More than 34 years ago, Monsignor John P. McNulty started Daystar Life Center in the basement of St. Mary Our Lady of Grace Catholic Church in downtown St. Petersburg. His compassion for the poor and his belief that we are called to serve compelled him to take action in a bad economy with high unemployment rates and more and more people unable to meet their basic needs.
Monsignor McNulty was also an eloquent, astute and inspiring writer. Here is a Christmas message he wrote:
A Blessed Christmas to you and your loved ones.
This should be a very grace filled time as you prepare to greet the Child in His cold, bleak stable. With His shivering, anxious Mother and frantic Joseph furiously readying to escape to Egypt to save the Life of Him who was Life.

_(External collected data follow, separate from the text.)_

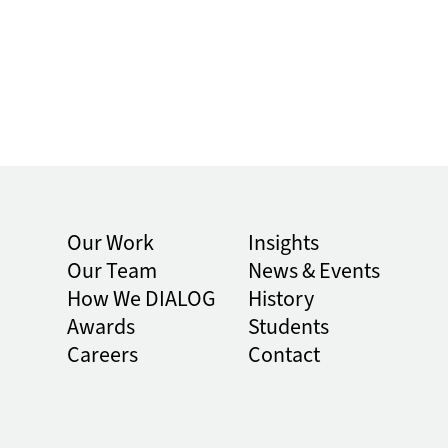
Our Work
Insights
Our Team
News & Events
How We DIALOG
History
Awards
Students
Careers
Contact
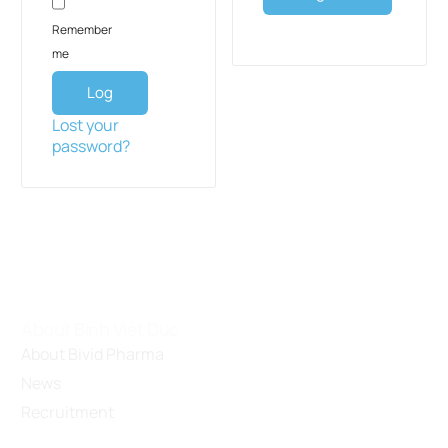
Remember
me
Log
in
Lost your
password?
About Binh Viet Duc
About Bivid Pharma
News
Recruitment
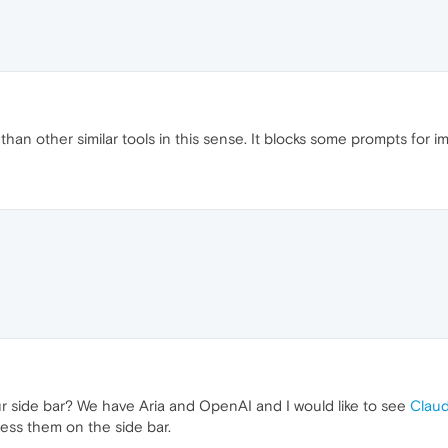
 than other similar tools in this sense. It blocks some prompts for 
r side bar? We have Aria and OpenAI and I would like to see
Claud
ss them on the side bar.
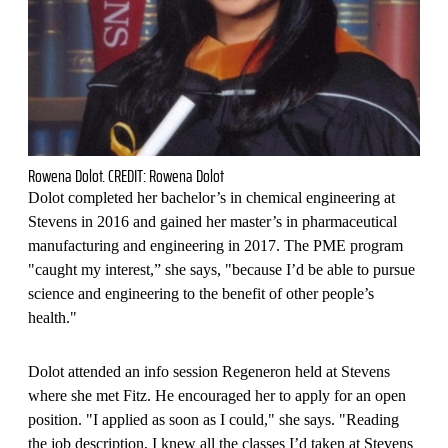
Rowena Dolot. CREDIT: Rowena Dolot
Dolot completed her bachelor’s in chemical engineering at
Stevens in 2016 and gained her master’s in pharmaceutical
manufacturing and engineering in 2017. The PME program
"caught my interest,” she says, "because I’d be able to pursue
science and engineering to the benefit of other people’s
health."
Dolot attended an info session Regeneron held at Stevens
where she met Fitz. He encouraged her to apply for an open
position. "I applied as soon as I could," she says. "Reading
the job description, I knew all the classes I’d taken at Stevens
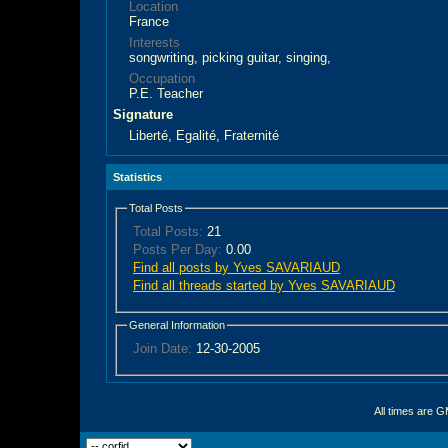
Location
France
Interests
songwriting, picking guitar, singing,
Occupation
P.E. Teacher
Signature
Liberté, Egalité, Fraternité
Statistics
Total Posts
Total Posts:
21
Posts Per Day:
0.00
Find all posts by Yves SAVARIAUD
Find all threads started by Yves SAVARIAUD
General Information
Join Date:
12-30-2005
All times are 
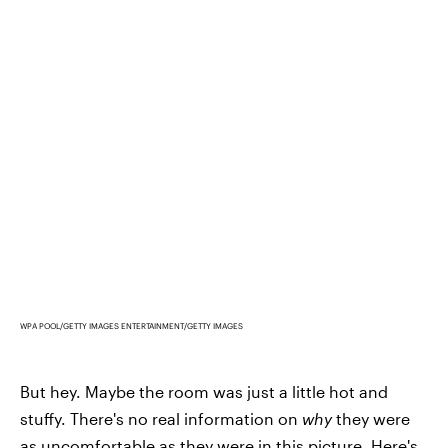
WPA POOL/GETTY IMAGES ENTERTAINMENT/GETTY IMAGES
But hey. Maybe the room was just a little hot and
stuffy. There's no real information on
why
they were
as uncomfortable as they were in this picture. Here's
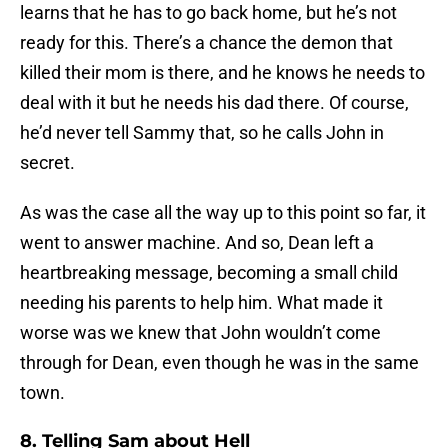
learns that he has to go back home, but he’s not
ready for this. There’s a chance the demon that
killed their mom is there, and he knows he needs to
deal with it but he needs his dad there. Of course,
he’d never tell Sammy that, so he calls John in
secret.
As was the case all the way up to this point so far, it
went to answer machine. And so, Dean left a
heartbreaking message, becoming a small child
needing his parents to help him. What made it
worse was we knew that John wouldn’t come
through for Dean, even though he was in the same
town.
8. Telling Sam about Hell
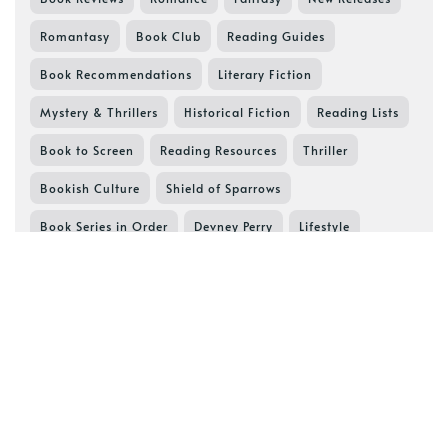
Romantasy
Book Club
Reading Guides
Book Recommendations
Literary Fiction
Mystery & Thrillers
Historical Fiction
Reading Lists
Book to Screen
Reading Resources
Thriller
Bookish Culture
Shield of Sparrows
Book Series in Order
Devney Perry
Lifestyle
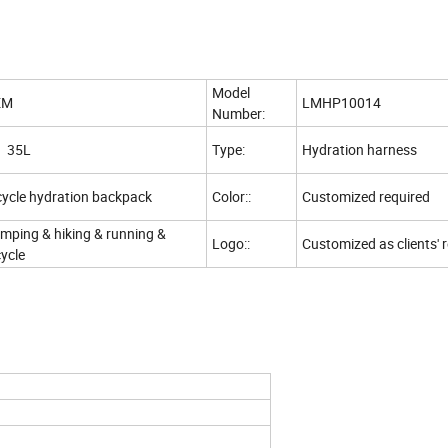
Model
EM
LMHP10014
Number:
5L
Type:
Hydration harness
cycle hydration backpack
Color::
Customized required
mping & hiking & running &
Logo::
Customized as clients' 
cycle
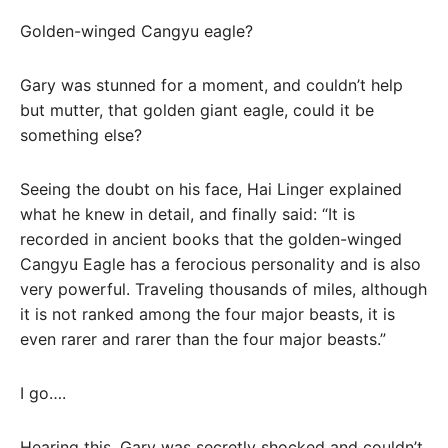
Golden-winged Cangyu eagle?
Gary was stunned for a moment, and couldn’t help
but mutter, that golden giant eagle, could it be
something else?
Seeing the doubt on his face, Hai Linger explained
what he knew in detail, and finally said: “It is
recorded in ancient books that the golden-winged
Cangyu Eagle has a ferocious personality and is also
very powerful. Traveling thousands of miles, although
it is not ranked among the four major beasts, it is
even rarer and rarer than the four major beasts.”
I go….
Hearing this, Gary was secretly shocked and couldn’t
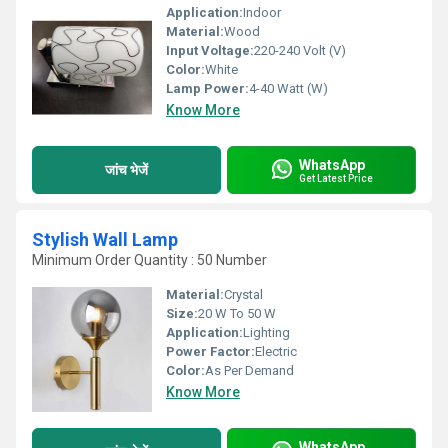
Application:
Indoor
Material:
Wood
Input Voltage:
220-240 Volt (V)
Color:
White
Lamp Power:
4-40 Watt (W)
Know More
WhatsApp
जांच भेजें
Get Latest Price
Stylish Wall Lamp
Minimum Order Quantity : 50 Number
Material:
Crystal
Size:
20 W To 50 W
Application:
Lighting
Power Factor:
Electric
Color:
As Per Demand
Know More
WhatsApp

Mary and Joseph saved Him. But 33 years later the people He came to save crucified the Christmas Child. Forty years later old Apostle John wept as he wrote: “He came unto His own and His own received Him not.”
The Christmas Child challenges: “If you love Me then love My Least ones the way I loved you. Whatever you do or do not do to one of them so you do or do not do to me.” Thereby hangs Heaven or hell. Salvation or damnation. We cannot ever escape the tremendous eternal implications of Love: Christmas and the Cross made the Christmas Child our Brother. We are our brother’s keeper. Prisoners of Love. Or escapees.
As the ghost of Dickens business man Marley shrieked despairingly: “Mankind was my business.”
This Christmas the Child starves in African deserts. He sleeps in your woods and under your interstate bridges. He is the malnourished infant sucking Kool-aid instead of milk from his bottle. He is the old helpless lady you read about. Dying helpless and alone. He is the evicted mother and her children. In your city. Now. This Christmas.
You love Him. Then go to Him in His Daystar. His Centurions. But go to where He suffers.
Or leave the Child and His mother hungry. Let them sleep under the Interstate.